Gestionnaire d’une chambre froide offerte par l’Ambassade de France de l’île, membre de l’Association –Twamayamlozi- qui regroupe les pêcheurs de la commune Ouani, Dhabou partage quotidiennement les peines de 600 pêcheurs.

Tout semble désormais perdu. L’association a besoin du financement pour faire face aux problèmes des pêcheurs dont elle est aussi une actrice principale.

Elle témoigne à Agridigitale, qu’elle passe le clair de son temps en mer et c’est de cette activité, qu’elle s’occupe de ses deux (2) enfants.

"Les pêcheurs de Ouani ont besoin de formation. Nous avions besoin que notre chambre froide soit équipée, du financement pour construire un petit barrage pour le repos des poissons, des équipements GPS pour sauver la vie à nos pêcheurs en mer", a-t-elle fait savoir. 

Elle explique que sur l’île, l’activité principale, c’est la pêche. "Quand nous pêchons en grande quantité, nous n’arrivons pas à conserver les poissons. Ces pertes rendent les pêcheurs plus pauvres. Nous appelons à l’aide", a-t-elle confié.

Pour vous, la formation des pêcheurs est un impératif

Bien évidemment ! Nous vivons des activités de pêches mais malheureusement, nos pêcheurs n'ont aucune formation de base.

De l’utilisation des matériaux de pêches à la conservation, il faut une formation appropriée pour que notre activité se développe et que les pécheurs vivent de leurs activités.

Pour l’instant, ce n’est vraiment pas le cas. Le France et le Japon appuient la pêche dans notre pays mais, ce n’est pas encore suffisant.

Ce dont nous avons plus besoin aujourd’hui, c’est que nous ayons des techniciens bien formés pour suivre notre activité afin qu’on aille plus loin et subvenir aux besoins de nos familles.

Formation oui, mais en quoi exactement ?

Dans le domaine de la pêche, j'insiste beaucoup sur la formation parce que nos pêcheurs font beaucoup d'accidents en mer et d’autres en meurent.

Il faut des GPS et il faut que nos pêcheurs soient formés à l’utilisation de ces équipements pour éviter ces accidents.

Ensuite, nous ne savons pas comment garder nos poissons au frais après la pêche.

L'ambassade de France nous a construite une chambre froide d’une capacité de 12 tonnes.

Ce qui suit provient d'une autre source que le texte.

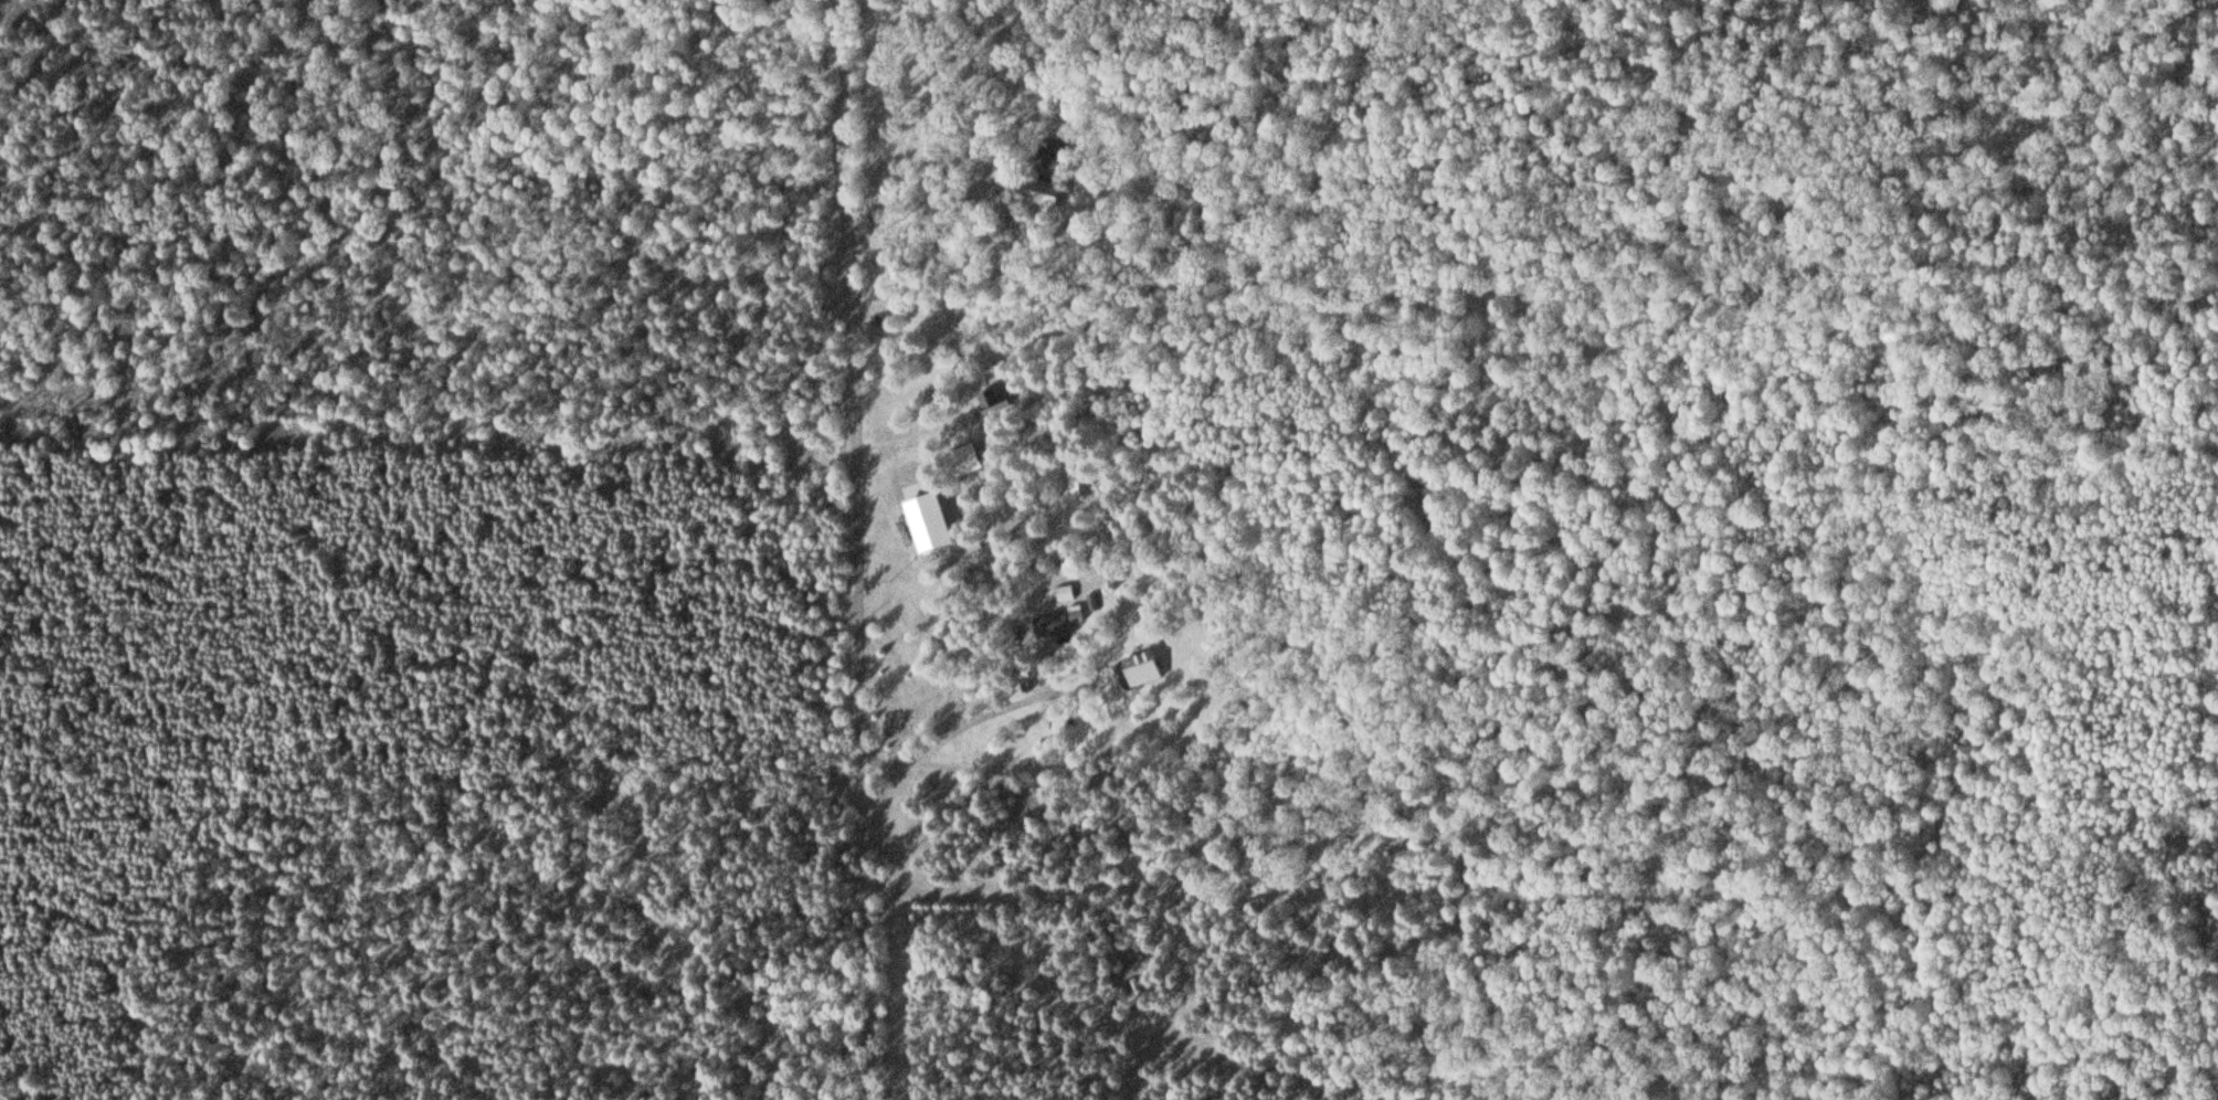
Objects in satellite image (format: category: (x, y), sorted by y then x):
building: (1045, 192)
building: (984, 401)
building: (961, 463)
building: (1072, 483)
road: (867, 549)
building: (1050, 625)
building: (1140, 668)
road: (1109, 902)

Cette chambre froide manque cruellement d’équipements et d’accessoires importants pour nous servir. Le projet initial financé par l’Ambassade de France n’avait pas pris en compte ces équipements et là, maintenant, nous avons besoin des appuis financiers pour faire marcher la chambre froide.  

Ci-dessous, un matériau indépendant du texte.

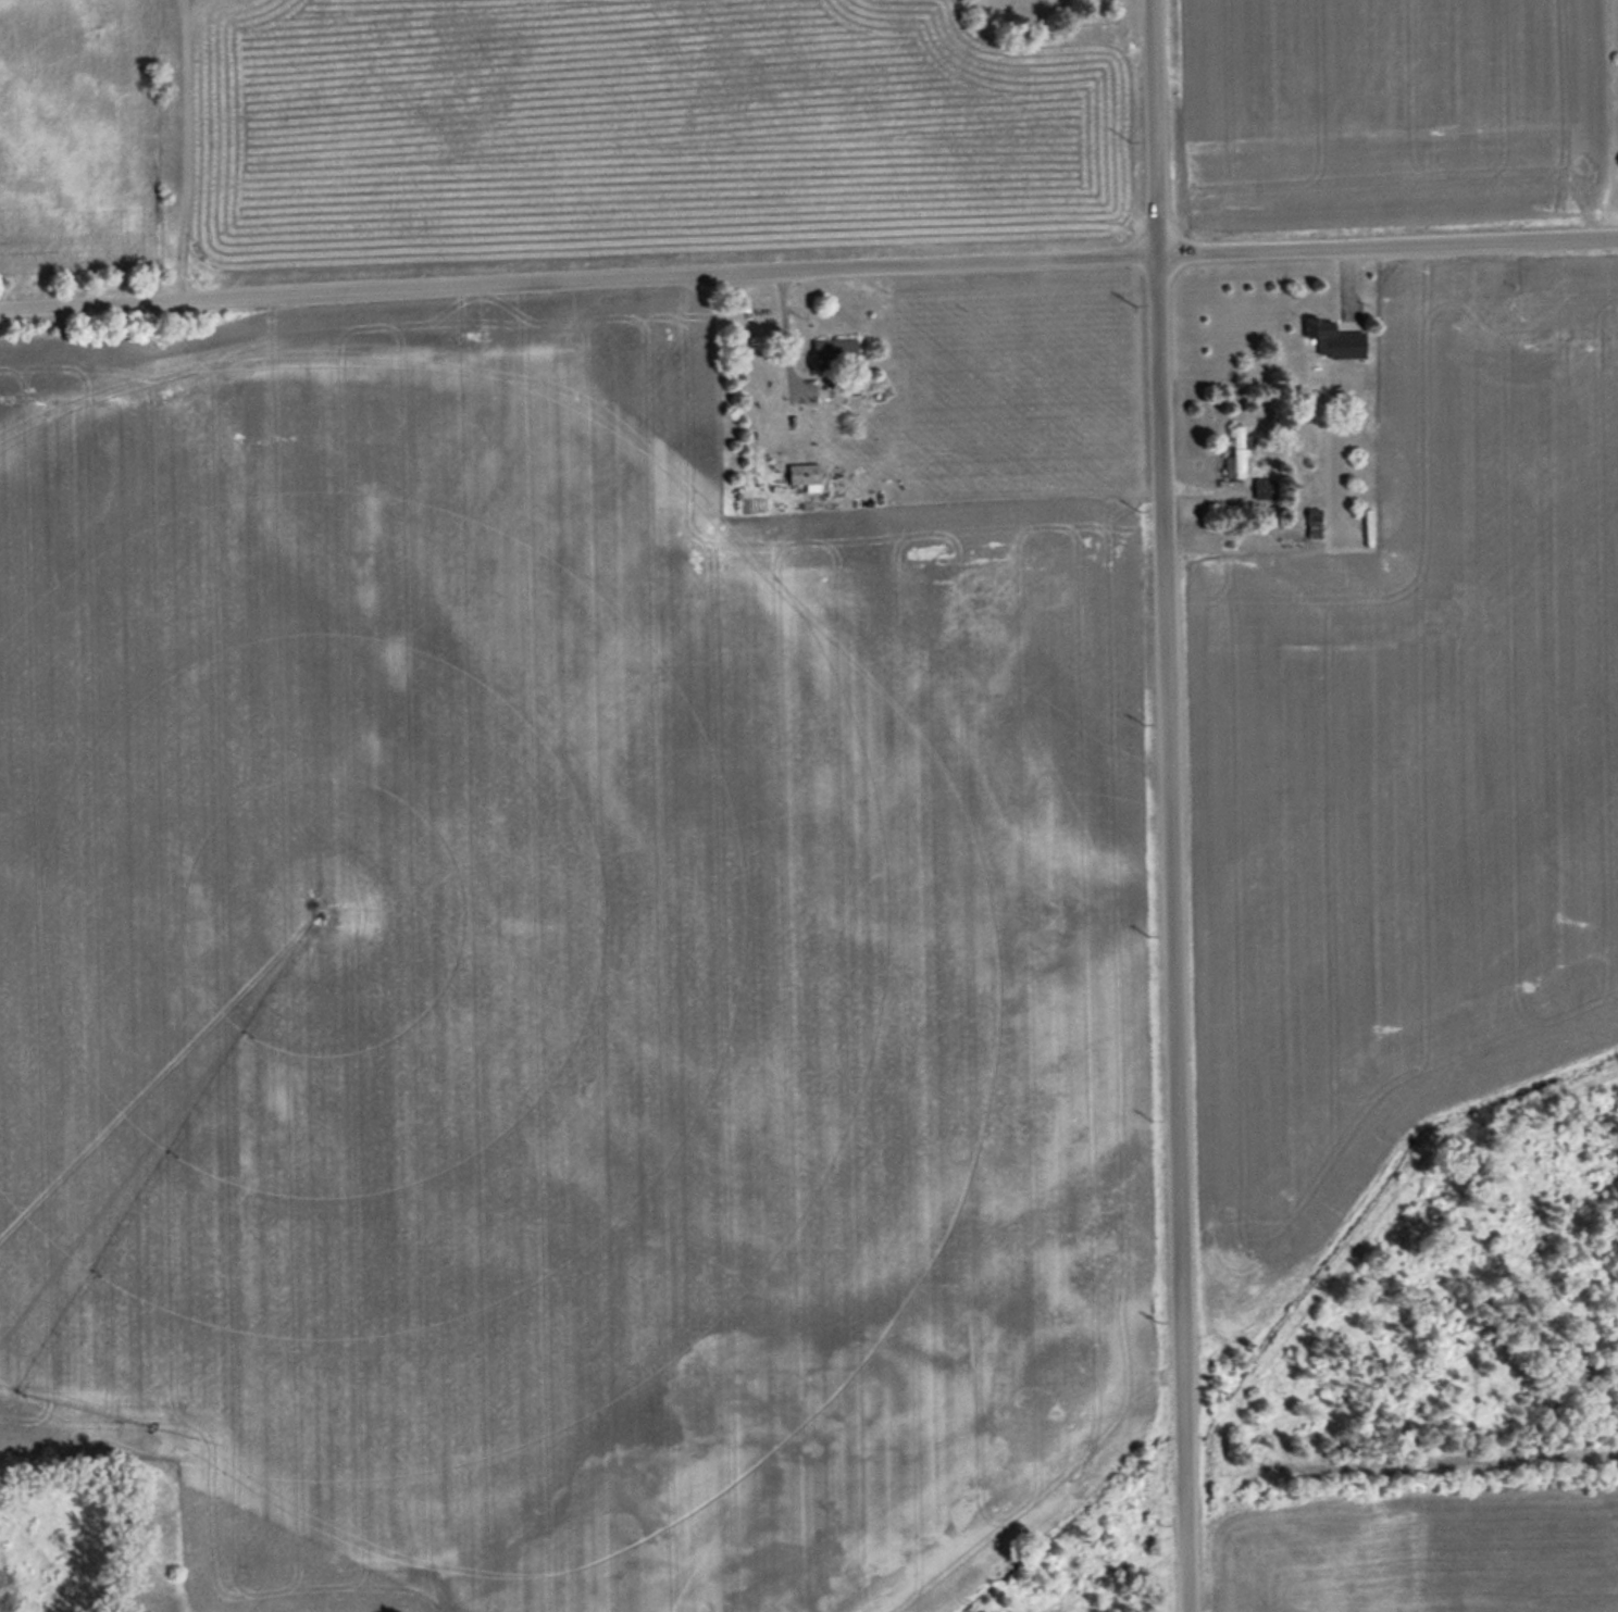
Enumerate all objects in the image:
road: (808, 269)
building: (1332, 340)
building: (835, 350)
building: (1237, 452)
building: (804, 473)
building: (1264, 488)
road: (1168, 806)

Nos pêcheurs arrivent avec beaucoup de poissons mais par faute de conservation, ces poissons pourrissent et les pêcheurs sont toujours plus malheureux.

Il manque beaucoup de choses surtout  de la formation pour pouvoir mener à bien ce projet. Et j'ai peur que ce projet tombe un jour à l'eau. 

Vos plaidoyers alors ?

On a déjà fait un projet qui a besoin d’être financé. Que les bailleurs et les bonnes volontés viennent en aide à nous les pêcheurs de Ouani.  

Qu'il nous aide pour réussir, pour réduire la misère parce qu’on souffre beaucoup.

On aimerait bien faire la pêche dans notre pays, mais  il faut vraiment de l'aide pour que nous puissions vivre mieux.  

C'est triste de voir qu’un pêcheur soit obligé d'aller en mer au moment où elle est agitée, parce que n’ayant pas de quoi vivre.

Si nous avons les moyens de conservation, nos pêcheurs vivraient heureux et mieux.

*Ouani est une ville des Comores, dans l’Océan Indien. Elle est située sur la côte nord de l’île d’Anjouan.